## What to work on
A verbatim reproduction of the lines below, from the line containing "trajectoires historiques sont" through the line containing "nel giro di", both ends included, is the whole required output.

## Stored entries
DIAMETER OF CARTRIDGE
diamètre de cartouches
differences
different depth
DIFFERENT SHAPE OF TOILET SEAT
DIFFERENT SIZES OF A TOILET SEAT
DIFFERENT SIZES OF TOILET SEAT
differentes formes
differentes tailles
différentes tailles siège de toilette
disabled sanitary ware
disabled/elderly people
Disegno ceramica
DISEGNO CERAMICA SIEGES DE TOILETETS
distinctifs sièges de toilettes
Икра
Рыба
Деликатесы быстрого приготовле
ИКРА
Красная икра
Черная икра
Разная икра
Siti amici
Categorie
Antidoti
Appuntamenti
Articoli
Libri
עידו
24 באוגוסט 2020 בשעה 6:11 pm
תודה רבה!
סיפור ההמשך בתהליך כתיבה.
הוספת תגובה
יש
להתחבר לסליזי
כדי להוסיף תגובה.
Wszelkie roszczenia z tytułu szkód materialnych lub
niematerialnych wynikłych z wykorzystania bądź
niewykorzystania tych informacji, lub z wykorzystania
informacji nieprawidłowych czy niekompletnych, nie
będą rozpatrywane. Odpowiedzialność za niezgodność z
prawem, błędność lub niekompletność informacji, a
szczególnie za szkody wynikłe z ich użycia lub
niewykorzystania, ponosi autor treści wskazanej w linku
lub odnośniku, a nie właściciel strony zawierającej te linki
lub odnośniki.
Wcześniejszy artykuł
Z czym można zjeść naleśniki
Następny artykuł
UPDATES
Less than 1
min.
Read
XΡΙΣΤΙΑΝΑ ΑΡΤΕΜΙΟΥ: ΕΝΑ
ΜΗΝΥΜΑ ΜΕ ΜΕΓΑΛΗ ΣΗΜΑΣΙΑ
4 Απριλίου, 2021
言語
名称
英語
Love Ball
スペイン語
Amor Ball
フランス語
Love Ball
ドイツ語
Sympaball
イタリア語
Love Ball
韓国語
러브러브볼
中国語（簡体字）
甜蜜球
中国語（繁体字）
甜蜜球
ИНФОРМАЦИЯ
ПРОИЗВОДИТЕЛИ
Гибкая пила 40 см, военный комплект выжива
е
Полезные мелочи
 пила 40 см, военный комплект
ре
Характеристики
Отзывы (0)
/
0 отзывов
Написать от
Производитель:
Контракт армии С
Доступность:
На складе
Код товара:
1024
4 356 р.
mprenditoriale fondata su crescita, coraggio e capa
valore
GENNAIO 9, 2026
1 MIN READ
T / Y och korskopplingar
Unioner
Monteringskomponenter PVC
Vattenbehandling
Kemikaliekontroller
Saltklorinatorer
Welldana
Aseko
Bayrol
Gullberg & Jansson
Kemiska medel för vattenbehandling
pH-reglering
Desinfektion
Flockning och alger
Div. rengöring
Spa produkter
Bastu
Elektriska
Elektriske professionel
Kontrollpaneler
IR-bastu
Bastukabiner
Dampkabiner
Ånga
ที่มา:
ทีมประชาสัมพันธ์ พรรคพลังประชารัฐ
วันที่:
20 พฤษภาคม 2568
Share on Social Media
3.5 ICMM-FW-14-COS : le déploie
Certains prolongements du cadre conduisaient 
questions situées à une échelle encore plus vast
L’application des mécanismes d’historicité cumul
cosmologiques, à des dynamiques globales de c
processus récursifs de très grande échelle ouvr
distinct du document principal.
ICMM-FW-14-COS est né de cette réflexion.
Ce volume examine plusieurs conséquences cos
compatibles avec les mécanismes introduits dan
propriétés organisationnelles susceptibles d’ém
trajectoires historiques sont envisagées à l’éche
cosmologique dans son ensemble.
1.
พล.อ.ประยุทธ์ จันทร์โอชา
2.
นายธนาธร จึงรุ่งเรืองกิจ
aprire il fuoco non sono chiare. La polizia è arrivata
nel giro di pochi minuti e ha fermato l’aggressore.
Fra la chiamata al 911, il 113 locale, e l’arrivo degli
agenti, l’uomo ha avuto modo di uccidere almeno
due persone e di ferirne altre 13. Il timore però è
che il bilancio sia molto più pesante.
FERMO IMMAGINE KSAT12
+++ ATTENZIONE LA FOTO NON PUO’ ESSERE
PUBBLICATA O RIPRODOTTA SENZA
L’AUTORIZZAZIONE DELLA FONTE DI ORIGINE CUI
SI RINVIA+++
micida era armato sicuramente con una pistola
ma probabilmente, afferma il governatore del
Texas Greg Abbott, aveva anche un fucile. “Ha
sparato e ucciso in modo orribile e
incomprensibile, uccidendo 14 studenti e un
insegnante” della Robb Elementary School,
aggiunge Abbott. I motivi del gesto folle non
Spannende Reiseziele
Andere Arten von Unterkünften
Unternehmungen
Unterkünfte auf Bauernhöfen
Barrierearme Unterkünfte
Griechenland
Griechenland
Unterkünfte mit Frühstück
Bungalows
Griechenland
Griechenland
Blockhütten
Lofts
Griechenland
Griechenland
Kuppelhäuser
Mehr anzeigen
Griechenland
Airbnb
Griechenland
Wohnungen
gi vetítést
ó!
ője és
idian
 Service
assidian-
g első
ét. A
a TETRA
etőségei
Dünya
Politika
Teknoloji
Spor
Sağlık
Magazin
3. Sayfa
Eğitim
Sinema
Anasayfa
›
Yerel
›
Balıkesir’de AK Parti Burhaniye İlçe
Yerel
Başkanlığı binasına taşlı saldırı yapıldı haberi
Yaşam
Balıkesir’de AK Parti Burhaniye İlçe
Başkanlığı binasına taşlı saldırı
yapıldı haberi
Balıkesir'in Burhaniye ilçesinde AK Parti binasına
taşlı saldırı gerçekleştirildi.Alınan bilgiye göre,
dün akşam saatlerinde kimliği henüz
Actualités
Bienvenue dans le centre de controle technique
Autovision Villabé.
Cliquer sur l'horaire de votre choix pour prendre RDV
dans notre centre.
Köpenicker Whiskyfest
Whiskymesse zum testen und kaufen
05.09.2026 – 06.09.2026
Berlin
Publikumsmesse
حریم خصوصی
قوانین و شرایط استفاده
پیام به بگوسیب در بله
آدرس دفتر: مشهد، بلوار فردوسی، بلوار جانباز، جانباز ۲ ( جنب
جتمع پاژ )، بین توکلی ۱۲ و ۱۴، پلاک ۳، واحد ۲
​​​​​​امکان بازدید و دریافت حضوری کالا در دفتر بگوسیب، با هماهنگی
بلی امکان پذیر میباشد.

## Response area
trajectoires historiques sont envisagées à l’éche
cosmologique dans son ensemble.
1.
พล.อ.ประยุทธ์ จันทร์โอชา
2.
นายธนาธร จึงรุ่งเรืองกิจ
aprire il fuoco non sono chiare. La polizia è arrivata
nel giro di pochi minuti e ha fermato l’aggressore.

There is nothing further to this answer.